Interpretation of Findings

The study population had clear room for health improvement: most failed national physical activity guidelines, 62% were overweight or obese, and 19% smoked daily. Even so, repeated general population health checks failed to shift CVD risk, activity levels or self-reported wellbeing.

These null results align with multiple systematic reviews and large RCTs of universal adult health screening. Universal screening disproportionately attracts already healthier, wealthier participants, widening health inequities—high-risk groups skip follow-up support most often.

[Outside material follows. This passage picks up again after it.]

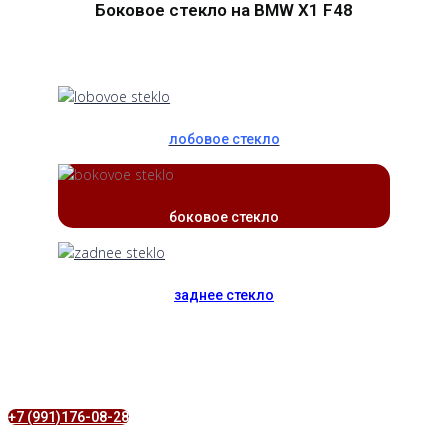
Боковое стекло на BMW X1 F48
лобовое стекло
боковое стекло
заднее стекло
+7 (991)176-08-28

Targeted screening for high-risk subgroups may deliver greater benefits, a direction for future research.

Conclusion

Mass universal preventive health checks for adults aged 30–49 produced no population-wide improvements in cardiovascular risk, lifestyle behaviour, self-rated health or work capacity. Screening uptake skews toward socioeconomically advantaged, low-risk residents, while vulnerable high-risk groups rarely engage with follow-up support. Future research should design recruitment strategies to boost participation among at-risk populations and test multi-level community-wide prevention models beyond individual clinical screenings.